A blackjack table, he meant. Dad loves blackjack, especially with my three siblings and me, and we’ll circle a casino floor for an hour just to find a dealer with enough empty seats for three or four or all five of us, so that we can have our own little cabal.

He inducted us into the game decades ago, in Vegas, and we continued to play over the years, because it was another excuse and another way to spend time together: our ritual, our refuge.

Before last weekend, we hadn’t played in a long while. But for his 80th birthday, he got to choose the agenda for a weekend out of town. He picked blackjack. And he picked Atlantic City, because it was closer than Vegas and good enough.

It’s funny how modest his desires can be, given what a grand life he’s lived. He’s the American dream incarnate, all pluck and luck and ferociously hard work and sweetly savored payoff.

He grew up outside New York City, the oldest child of relatively poor immigrants from southern Italy. English was his second language.

He managed to be elected president of his high school over the blond quarterback from the right side of the tracks, then won a full scholarship to college. But first he had to persuade his parents that four years in New Hampshire at a place called Dartmouth could be as beneficial as an apprenticeship in a trade.

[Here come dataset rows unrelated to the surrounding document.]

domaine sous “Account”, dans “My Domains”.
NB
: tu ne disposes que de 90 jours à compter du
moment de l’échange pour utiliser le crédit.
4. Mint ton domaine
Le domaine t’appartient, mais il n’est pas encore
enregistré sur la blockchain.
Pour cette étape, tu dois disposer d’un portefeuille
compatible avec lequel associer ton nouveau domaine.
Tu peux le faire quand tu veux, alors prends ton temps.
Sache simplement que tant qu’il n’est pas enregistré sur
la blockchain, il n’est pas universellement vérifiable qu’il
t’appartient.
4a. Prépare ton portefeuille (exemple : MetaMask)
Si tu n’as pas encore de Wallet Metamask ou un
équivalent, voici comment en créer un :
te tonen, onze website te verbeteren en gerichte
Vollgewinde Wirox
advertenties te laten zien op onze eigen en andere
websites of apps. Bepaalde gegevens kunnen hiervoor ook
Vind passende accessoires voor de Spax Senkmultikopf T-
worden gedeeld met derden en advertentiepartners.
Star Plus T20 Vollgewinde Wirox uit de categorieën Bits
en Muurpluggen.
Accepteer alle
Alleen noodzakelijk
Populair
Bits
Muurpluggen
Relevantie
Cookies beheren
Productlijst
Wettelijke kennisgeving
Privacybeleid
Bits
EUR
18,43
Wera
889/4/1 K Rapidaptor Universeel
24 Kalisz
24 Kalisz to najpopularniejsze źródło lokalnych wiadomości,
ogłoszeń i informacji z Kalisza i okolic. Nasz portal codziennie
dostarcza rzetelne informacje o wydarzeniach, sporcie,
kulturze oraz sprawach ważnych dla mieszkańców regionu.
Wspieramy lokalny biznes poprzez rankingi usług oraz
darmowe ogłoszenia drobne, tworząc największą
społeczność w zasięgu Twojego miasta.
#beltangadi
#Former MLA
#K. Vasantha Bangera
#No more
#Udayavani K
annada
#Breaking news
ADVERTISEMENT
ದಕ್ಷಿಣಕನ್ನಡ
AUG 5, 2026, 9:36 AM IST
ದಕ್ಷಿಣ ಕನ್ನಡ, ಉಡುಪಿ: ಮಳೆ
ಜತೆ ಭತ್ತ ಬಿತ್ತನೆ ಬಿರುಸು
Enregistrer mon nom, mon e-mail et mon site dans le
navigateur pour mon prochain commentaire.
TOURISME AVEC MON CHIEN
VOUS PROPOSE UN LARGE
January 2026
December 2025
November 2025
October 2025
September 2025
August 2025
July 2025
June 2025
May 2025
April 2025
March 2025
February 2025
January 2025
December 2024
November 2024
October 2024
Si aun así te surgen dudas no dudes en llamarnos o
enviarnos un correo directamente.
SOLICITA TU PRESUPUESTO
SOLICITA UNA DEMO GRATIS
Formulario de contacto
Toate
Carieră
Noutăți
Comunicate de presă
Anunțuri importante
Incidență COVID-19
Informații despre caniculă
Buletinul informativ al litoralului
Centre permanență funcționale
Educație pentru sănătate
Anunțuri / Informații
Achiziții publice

He married a grade-school sweetheart and stayed married to her through business school, a sequence of better jobs and a succession of bigger homes until she died at 61, just months shy of his retirement and of what were supposed to be their golden years. He eventually learned how to work the dishwasher, but never how to go more than a few minutes without pining for her.

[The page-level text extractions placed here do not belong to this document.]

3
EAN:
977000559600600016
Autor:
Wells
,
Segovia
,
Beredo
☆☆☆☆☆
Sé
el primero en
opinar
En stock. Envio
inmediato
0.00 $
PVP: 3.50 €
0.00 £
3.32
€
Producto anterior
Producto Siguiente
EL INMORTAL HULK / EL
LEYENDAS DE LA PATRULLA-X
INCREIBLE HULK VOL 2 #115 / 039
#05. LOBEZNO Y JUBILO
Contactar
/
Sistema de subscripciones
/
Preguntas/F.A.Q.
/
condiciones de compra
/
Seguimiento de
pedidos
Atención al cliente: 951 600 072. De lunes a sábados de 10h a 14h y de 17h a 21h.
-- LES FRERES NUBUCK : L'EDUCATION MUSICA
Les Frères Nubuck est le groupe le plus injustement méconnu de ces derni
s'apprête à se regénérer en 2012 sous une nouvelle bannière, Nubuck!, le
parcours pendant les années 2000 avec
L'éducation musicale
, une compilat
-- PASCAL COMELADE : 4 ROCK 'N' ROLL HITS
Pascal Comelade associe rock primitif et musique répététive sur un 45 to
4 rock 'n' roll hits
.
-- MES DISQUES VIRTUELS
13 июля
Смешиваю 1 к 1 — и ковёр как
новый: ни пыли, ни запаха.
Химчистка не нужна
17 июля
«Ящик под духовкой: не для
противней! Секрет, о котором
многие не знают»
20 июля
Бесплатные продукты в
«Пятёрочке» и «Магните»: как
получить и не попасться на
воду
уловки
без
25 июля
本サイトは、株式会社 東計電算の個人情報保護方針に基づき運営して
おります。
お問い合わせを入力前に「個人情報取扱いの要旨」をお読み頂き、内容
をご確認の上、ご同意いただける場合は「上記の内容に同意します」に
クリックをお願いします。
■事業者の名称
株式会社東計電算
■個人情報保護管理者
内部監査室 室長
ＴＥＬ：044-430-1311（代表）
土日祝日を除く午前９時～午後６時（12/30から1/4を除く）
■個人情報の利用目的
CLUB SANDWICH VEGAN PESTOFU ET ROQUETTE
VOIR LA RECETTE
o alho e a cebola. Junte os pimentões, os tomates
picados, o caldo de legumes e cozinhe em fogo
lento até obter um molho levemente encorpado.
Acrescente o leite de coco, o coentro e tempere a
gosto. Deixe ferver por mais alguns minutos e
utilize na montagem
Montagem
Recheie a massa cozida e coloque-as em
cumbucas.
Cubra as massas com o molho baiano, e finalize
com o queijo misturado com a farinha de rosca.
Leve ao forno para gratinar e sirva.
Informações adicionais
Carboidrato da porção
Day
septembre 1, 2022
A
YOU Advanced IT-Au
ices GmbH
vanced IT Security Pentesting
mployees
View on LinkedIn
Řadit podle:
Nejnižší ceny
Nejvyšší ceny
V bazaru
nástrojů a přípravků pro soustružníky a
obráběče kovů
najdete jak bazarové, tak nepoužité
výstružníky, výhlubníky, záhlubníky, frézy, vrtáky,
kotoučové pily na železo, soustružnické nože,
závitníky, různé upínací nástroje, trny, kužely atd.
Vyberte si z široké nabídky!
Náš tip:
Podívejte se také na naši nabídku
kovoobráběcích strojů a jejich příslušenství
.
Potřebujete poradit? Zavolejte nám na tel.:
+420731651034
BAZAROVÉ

It’s the phase of his life since my mother that I find most compelling, because it’s a tribute to what people are capable of on the inside, not the outside.

They can open up, soften up and step up. When Mom was around, my father’s assigned role in the family was as the stern disciplinarian – he played the warden, so that Mom could be our friend – and he was never forced to notice our hurts or attend to them, to provide succor and counsel in matters of the heart.

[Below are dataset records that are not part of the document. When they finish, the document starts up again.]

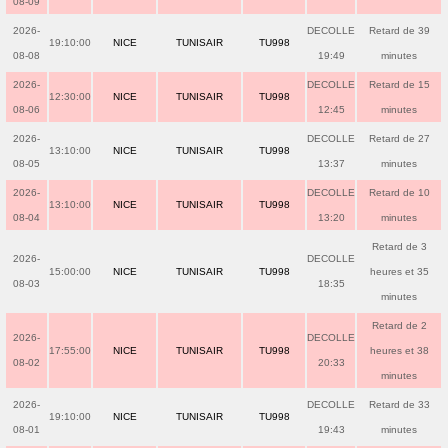
08-09
2026-
DECOLLE
Retard de 39
19:10:00
NICE
TUNISAIR
TU998
08-08
19:49
minutes
2026-
DECOLLE
Retard de 15
12:30:00
NICE
TUNISAIR
TU998
08-06
12:45
minutes
2026-
DECOLLE
Retard de 27
13:10:00
NICE
TUNISAIR
TU998
08-05
13:37
minutes
2026-
DECOLLE
Retard de 10
13:10:00
NICE
TUNISAIR
TU998
08-04
13:20
minutes
Retard de 3
2026-
DECOLLE
15:00:00
NICE
TUNISAIR
TU998
heures et 35
08-03
18:35
minutes
Retard de 2
2026-
DECOLLE
17:55:00
NICE
TUNISAIR
TU998
heures et 38
08-02
20:33
minutes
2026-
DECOLLE
Retard de 33
19:10:00
NICE
TUNISAIR
TU998
08-01
19:43
minutes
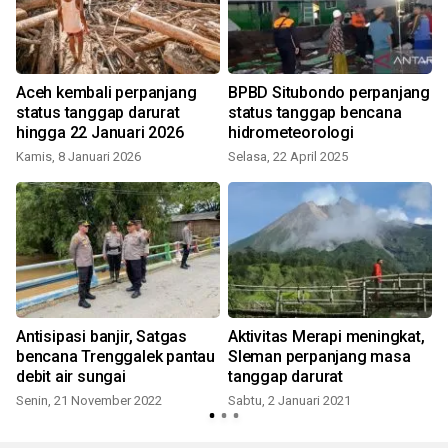
Aceh kembali perpanjang
BPBD Situbondo perpanjang
status tanggap darurat
status tanggap bencana
hingga 22 Januari 2026
hidrometeorologi
Kamis, 8 Januari 2026
Selasa, 22 April 2025
Antisipasi banjir, Satgas
Aktivitas Merapi meningkat,
bencana Trenggalek pantau
Sleman perpanjang masa
debit air sungai
tanggap darurat
Senin, 21 November 2022
Sabtu, 2 Januari 2021
S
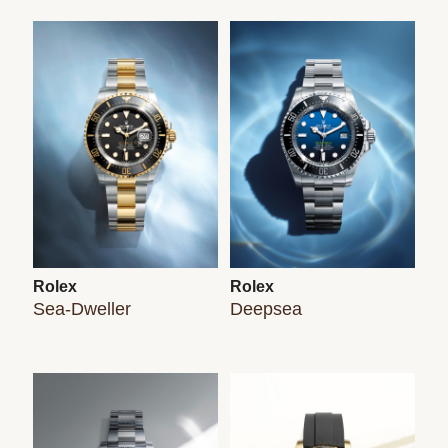
Rolex
Rolex
Sea‑Dweller
Deepsea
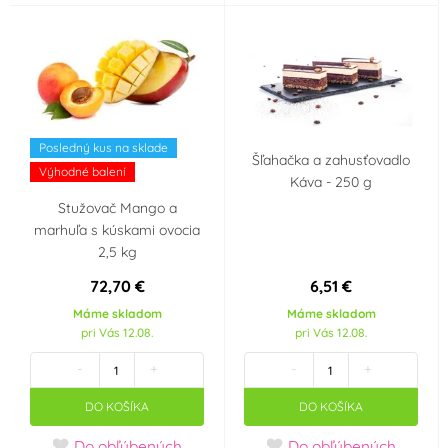
Posledný kus na sklade
Šľahačka a zahusťovadlo
Výhodné balení
Káva - 250 g
Stužovač Mango a
marhuľa s kúskami ovocia
2,5 kg
72,70 €
6,51 €
Máme skladom
Máme skladom
pri Vás 12.08.
pri Vás 12.08.
-
+
-
+
DO KOŠÍKA
DO KOŠÍKA
Do obľúbených
Do obľúbených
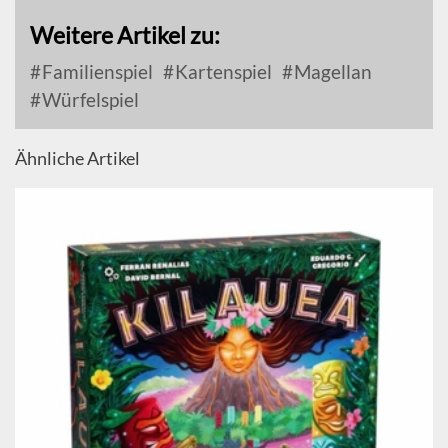
Weitere Artikel zu:
Familienspiel
Kartenspiel
Magellan
Würfelspiel
Ähnliche Artikel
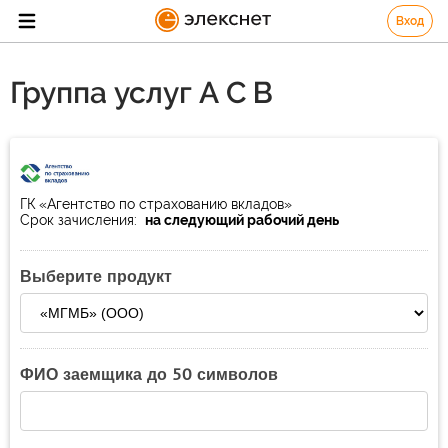
Вход
Группа услуг А С В
ГК «Агентство по страхованию вкладов»
Срок зачисления:
на следующий рабочий день
Выберите продукт
ФИО заемщика до 50 символов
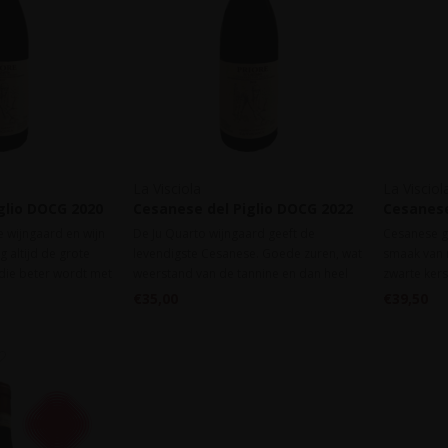
La Visciola
La Visciol
glio DOCG 2020
Cesanese del Piglio DOCG 2022
Cesanese
Ju Quarto
Vignali
e wijngaard en wijn
De Ju Quarto wijngaard geeft de
Cesanese ge
g altijd de grote
levendigste Cesanese. Goede zuren, wat
smaak van 
n die beter wordt met
weerstand van de tannine en dan heel
zwarte ker
te blindproeverijen
veel sap!
Deze Vigna
€35,00
€39,50
ch liet.
uiterst gra
frisse zure
lang.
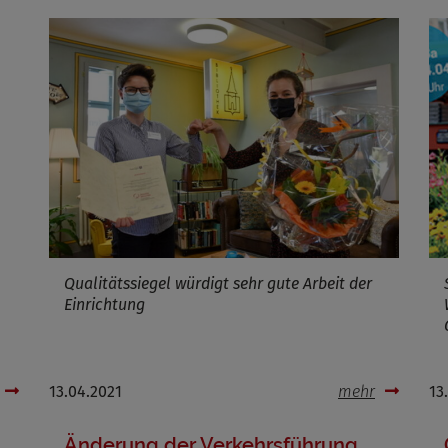
Name
ufzeit
Infos schließen
Qualitätssiegel würdigt sehr gute Arbeit der
Einrichtung
13.04.2021
mehr
13
Änderung der Verkehrsführung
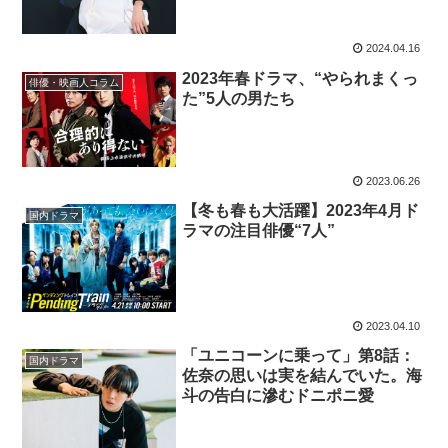
2024.04.16
2023年春ドラマ、“やられまくっ
俳優・映画人コラム
た”5人の男たち
2023.06.26
【冬も春も大活躍】2023年4月ド
国内ドラマ
ラマの注目俳優“7人”
2023.04.10
「ユニコーンに乗って」第8話：
国内ドラマ
佐奈の思いは実を結んでいた。海
斗の告白に滲むドニポニ愛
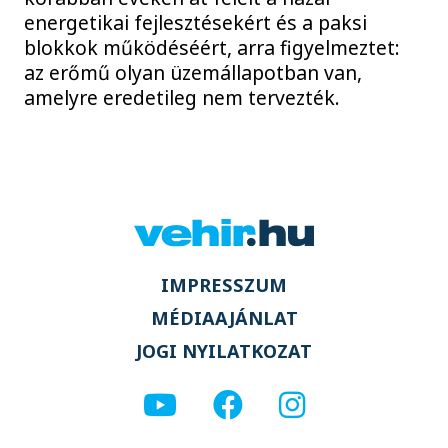
energetikai fejlesztésekért és a paksi
blokkok működéséért, arra figyelmeztet:
az erőmű olyan üzemállapotban van,
amelyre eredetileg nem tervezték.
IMPRESSZUM
MÉDIAAJÁNLAT
JOGI NYILATKOZAT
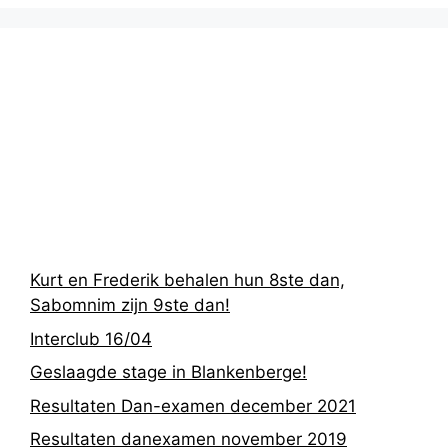
Recentste
berichten
Kurt en Frederik behalen hun 8ste dan,
Sabomnim zijn 9ste dan!
Interclub 16/04
Geslaagde stage in Blankenberge!
Resultaten Dan-examen december 2021
Resultaten danexamen november 2019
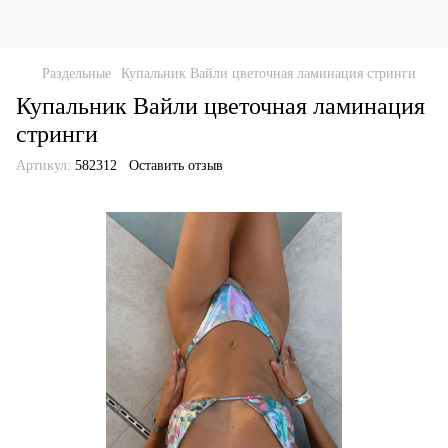
Раздельные
Купальник Вайли цветочная ламинация стринги
Купальник Вайли цветочная ламинация
стринги
Артикул:
582312
Оставить отзыв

Then he had to, because he was the only parent left. He held my sister’s hand through her divorce. He made sure to tell me and my partner that our place in the family was the same as any other couple’s.

And his nine grandchildren, only two of whom my mother lived to meet, came to know him as their most fervent and forgiving cheerleader, ever vigilant, ever indulgent. Their birthdays are the sturdiest part of his memory. He never fails to send a gift.

A generous man from the start, he has somehow grown even more generous still, not just with items of measurable value but with those of immeasurable worth, like his time. His gestures. His emotions.

He has figured out what makes him happiest, and it’s doing the little bit that he can to nudge the people he loves toward their own contentment. It’s letting us know how much he wants us to get there. It’s being obvious about all of that and, in the process, bringing a smile to our lips, a twinkle to our eyes.

Here’s what happened, on this milestone birthday of his, when we finally found the right blackjack table and fanned out around him and it was time for his trick:

He asked each of us – his kids, our life mates – to stretch out a hand. And into every palm he pressed two crisp hundred-dollar bills, so that our initial bets would be on him and we would start out ahead of the game.

“See?” he said. “You’re already a winner.”

That was it – his secret for blackjack, which is really his secret for life, and has nothing, obviously, to do with the money, which we’re blessed enough not to need too keenly and he’s blessed enough not to miss too badly.

It has to do with his eagerness, in this late stage of life, to make sure that we understand our primacy in his thoughts and his jubilation in our presence. It has to with his expansiveness.

I pray I learn from his secret. I hope to steal it.